Indigenous 101: Exploring myths and stereotypes (part three)

Question: Every year at Halloween, we see stereotyped Indigenous costumes for sale. Why is it a mistake for non-Indigenous people to wear a head dress or other Indigenous items of clothing?

Elliott: This really boils down to the dynamics of power and privilege. When one culture or race dominates another, the dominant culture feels as if they can do what they want. So whether it’s non-Indigenous people wearing Indigenous head dresses, or white people putting on blackface, it’s rooted in oppression. It’s disrespectful towards cultures since it becomes entertainment, instead of respecting the actual and spiritual meaning of things. 

Delores: It’s really heartbreaking when you see someone wearing a head dress, since only our chiefs wear those.

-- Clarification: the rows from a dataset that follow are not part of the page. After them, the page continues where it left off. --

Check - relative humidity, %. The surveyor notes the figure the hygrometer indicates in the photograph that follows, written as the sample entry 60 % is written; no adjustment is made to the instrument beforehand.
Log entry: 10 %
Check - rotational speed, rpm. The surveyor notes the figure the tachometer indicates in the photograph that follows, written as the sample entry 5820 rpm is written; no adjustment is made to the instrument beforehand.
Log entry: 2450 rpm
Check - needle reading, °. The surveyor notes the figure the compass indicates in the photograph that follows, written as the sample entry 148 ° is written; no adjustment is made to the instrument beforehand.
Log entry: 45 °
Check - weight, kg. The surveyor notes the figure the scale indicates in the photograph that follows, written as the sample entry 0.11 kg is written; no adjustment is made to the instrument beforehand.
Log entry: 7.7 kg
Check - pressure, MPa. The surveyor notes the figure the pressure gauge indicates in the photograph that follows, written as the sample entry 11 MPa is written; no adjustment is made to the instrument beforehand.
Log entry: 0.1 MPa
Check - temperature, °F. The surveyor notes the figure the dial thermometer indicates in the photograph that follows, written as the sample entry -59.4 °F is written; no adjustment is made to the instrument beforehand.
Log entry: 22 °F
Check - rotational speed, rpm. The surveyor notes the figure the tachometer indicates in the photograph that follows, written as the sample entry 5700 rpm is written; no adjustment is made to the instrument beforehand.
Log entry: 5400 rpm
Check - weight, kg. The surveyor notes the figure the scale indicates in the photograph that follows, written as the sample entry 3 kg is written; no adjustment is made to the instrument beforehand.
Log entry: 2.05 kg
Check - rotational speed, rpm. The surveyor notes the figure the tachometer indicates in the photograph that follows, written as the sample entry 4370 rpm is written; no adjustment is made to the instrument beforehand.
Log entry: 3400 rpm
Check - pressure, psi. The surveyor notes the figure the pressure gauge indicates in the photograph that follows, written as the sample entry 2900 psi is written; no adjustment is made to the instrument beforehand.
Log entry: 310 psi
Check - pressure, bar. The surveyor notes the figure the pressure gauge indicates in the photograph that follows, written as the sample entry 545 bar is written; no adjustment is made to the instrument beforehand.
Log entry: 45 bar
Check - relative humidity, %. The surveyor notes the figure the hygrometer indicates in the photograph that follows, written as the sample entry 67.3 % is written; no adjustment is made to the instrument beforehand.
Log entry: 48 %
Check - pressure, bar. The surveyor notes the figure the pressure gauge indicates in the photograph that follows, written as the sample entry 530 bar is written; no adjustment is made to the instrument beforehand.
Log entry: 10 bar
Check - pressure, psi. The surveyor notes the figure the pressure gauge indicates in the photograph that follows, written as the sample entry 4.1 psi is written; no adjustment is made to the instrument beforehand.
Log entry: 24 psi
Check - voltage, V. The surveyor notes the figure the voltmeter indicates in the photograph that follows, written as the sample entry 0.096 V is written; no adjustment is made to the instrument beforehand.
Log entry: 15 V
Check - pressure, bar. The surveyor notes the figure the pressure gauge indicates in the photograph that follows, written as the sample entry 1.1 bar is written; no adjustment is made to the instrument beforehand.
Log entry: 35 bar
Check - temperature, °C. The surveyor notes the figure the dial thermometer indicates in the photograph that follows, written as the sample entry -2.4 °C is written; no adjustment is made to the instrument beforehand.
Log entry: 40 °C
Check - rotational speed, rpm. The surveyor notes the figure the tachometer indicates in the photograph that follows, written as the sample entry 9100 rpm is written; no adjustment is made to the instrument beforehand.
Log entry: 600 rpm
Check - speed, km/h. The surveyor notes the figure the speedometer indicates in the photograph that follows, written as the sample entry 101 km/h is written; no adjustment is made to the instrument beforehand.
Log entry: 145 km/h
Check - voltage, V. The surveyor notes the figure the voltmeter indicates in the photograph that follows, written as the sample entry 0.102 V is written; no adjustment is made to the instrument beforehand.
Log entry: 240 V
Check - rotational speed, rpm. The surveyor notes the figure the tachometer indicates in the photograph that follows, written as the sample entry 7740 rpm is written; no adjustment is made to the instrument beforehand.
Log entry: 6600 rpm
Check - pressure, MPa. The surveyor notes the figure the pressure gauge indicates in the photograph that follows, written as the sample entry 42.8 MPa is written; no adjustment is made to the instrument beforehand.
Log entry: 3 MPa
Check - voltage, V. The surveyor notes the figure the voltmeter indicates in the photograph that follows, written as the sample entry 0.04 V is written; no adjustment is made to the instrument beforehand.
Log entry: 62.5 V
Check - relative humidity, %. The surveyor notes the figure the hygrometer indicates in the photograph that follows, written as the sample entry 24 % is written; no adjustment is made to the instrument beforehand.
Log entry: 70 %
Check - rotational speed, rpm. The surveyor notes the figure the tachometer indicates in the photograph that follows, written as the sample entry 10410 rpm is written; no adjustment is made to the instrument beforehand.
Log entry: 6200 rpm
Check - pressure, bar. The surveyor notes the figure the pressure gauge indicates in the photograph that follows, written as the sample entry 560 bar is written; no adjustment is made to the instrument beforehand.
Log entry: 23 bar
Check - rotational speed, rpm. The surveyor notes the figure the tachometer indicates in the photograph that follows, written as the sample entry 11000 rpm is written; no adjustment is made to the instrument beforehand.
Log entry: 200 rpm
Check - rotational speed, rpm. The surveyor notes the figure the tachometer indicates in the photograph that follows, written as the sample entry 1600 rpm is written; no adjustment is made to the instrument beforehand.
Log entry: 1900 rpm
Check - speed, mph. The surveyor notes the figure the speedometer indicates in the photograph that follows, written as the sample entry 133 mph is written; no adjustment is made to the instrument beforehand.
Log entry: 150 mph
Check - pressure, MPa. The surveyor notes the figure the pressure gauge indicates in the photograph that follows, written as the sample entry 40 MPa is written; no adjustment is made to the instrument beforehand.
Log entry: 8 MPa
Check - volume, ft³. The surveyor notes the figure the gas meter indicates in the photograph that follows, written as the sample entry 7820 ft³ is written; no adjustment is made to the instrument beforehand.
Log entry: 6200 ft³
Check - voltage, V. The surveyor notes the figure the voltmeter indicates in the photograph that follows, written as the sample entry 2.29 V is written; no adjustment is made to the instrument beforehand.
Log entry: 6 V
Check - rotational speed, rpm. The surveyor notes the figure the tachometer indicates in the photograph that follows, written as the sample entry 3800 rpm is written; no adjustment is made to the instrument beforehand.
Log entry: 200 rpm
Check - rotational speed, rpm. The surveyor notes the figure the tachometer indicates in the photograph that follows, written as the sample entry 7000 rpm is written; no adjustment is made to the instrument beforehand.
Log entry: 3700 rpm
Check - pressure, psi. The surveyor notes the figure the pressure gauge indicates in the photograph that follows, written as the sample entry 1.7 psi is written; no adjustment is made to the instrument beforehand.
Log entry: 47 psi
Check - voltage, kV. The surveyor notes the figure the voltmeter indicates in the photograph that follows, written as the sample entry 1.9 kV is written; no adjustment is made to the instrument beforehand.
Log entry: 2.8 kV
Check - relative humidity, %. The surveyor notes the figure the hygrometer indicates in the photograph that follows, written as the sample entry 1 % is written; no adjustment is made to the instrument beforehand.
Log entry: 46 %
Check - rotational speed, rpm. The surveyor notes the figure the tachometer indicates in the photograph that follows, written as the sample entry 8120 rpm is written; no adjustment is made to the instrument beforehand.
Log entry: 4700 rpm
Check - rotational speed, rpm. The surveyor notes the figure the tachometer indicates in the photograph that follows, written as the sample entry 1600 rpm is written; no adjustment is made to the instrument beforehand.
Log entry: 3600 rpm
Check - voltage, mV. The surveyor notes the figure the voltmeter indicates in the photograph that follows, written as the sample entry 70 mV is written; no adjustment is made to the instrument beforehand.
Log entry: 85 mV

Nobody else wears them, because head dresses have significance. Sometimes you see non-Indigenous people wearing head dresses – like Canadian prime ministers – but that is usually because it’s gifted. In that case, it’s a show of respect. That’s about the only instance when a non-Indigenous person can wear a head dress. Otherwise, it is always disrespectful.

Question: Why is the offering of tobacco an important part of Indigenous ceremonies or gatherings?

Delores: It was an instruction from our Great Spirit to always offer tobacco when we talk to a spiritual teacher or a knowledge keeper or an Elder. It’s out of respect. A long time ago, tobacco was natural, a gift from Mother Earth. And so to give it as a gift is a sign of respect.

Question: What’s the difference between a treaty card and a status card?

Elliott: This is something I’m particularly passionate about. There is no such thing as a “treaty card”. When you talk about “a card”, it’s a status card. And that’s status under the Indian Act, meaning you are recognized as Indigenous by the federal government. When we talk about “treaty status” that means someone whose ancestors signed treaties, or you are part of a community that has signed a treaty. So just because you are treaty, it doesn’t mean you have status. 

Question: What’s a simple way for non-Indigenous people to connect or be an ally to Indigenous people?

Elliott: It’s all about developing a relationship. And seeing past stereotypes or pre-conceived notions. At NorQuest, our Indigenous strategy is called “we are all related”. If you want to be an ally to someone, you need to understand who they are. Essentially, getting to know someone. Build a relationship first, and then you can understand why certain issues are important. That’s more important than re-Tweeting something, or attending a march, or signing an online petition. 

Delores: Education. I would say it’s important to learn about Indigenous peoples. Get a better understanding of our history, and our views, and our way of life. That way, it’s easier for our First Nations people, because there are so many myths and judgements that aren’t true. It’s always good to share and learn about other people’s cultures. Our culture was almost taken away from us, but we’re bringing it back to life.

Question: If you had to choose one thing about Indigenous peoples that every non-Indigenous person should know, what would it be?

Elliott: That we all really like Tim Hortons. (Everyone laughs)

Delores: Maybe the tax thing (laughs). All non-Indigenous people should know that we pay taxes, so that we’re not stereotyped. 

Elliott: The majority of Indigenous people I know are always willing to have a conversation, as long as it’s genuine. If you want to know more about us, or get some clarifications on a certain issue, a conversation is a good place to start.

Indigenous 101 is an ongoing series of articles that explore Indigenous culture at our college and beyond. Our Indigenous team will be sharing knowledge as we delve into ideas, concepts, myths, stereotypes, and more.